▶ [Work to be completed]:
Show, from the entries below, every line in which "Bahia" appears.

(Extracted page text data)
####

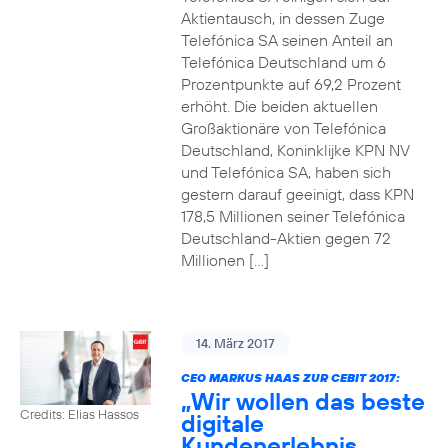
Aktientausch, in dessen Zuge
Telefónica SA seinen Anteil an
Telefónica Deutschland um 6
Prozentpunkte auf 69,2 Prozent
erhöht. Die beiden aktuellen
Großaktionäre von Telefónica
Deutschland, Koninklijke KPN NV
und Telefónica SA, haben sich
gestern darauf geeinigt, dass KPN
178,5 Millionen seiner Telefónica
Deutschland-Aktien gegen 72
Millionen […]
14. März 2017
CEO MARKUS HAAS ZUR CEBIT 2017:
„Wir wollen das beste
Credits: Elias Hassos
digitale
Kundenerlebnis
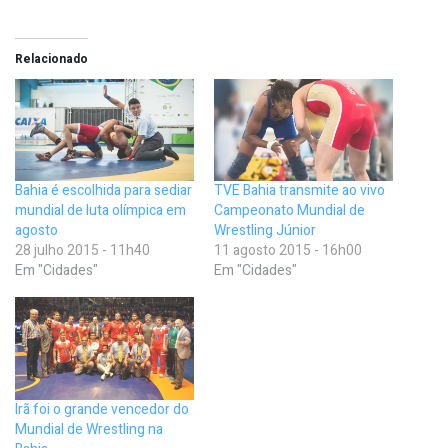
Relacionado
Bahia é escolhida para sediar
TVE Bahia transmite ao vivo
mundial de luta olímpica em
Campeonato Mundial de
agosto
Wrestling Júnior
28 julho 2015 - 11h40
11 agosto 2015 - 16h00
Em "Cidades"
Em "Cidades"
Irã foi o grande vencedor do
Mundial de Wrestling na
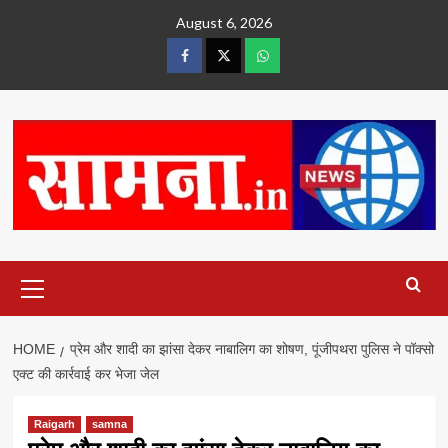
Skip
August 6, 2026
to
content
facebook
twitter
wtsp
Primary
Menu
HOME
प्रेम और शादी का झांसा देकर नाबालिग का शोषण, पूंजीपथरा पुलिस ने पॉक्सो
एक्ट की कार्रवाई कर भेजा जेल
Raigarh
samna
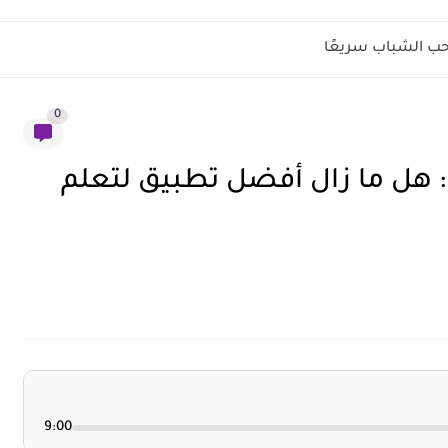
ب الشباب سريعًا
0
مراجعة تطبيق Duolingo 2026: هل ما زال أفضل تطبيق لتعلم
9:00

####

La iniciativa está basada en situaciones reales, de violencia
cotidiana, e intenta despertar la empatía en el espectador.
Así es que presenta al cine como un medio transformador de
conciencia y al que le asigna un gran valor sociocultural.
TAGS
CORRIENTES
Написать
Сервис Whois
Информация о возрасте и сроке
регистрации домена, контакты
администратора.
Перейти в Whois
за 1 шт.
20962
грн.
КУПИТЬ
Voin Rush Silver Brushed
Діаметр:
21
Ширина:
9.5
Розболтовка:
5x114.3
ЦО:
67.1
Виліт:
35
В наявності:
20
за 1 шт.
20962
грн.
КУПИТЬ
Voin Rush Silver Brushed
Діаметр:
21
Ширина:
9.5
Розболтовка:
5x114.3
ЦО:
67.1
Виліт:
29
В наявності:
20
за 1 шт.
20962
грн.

####

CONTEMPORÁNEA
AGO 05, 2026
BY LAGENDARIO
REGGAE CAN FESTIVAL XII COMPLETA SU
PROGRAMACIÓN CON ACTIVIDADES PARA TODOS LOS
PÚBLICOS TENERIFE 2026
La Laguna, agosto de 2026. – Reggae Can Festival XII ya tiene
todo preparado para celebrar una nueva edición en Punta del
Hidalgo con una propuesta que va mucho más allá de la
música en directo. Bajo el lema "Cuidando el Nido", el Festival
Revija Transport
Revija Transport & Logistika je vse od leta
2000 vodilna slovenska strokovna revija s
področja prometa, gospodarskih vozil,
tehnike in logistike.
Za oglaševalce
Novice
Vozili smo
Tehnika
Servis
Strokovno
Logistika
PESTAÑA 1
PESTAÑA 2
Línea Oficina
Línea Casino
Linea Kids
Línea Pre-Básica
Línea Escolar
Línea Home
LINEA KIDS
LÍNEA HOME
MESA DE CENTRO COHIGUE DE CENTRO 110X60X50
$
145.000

####

▶ [Expected answer]:
Bahia é escolhida para sediar
TVE Bahia transmite ao vivo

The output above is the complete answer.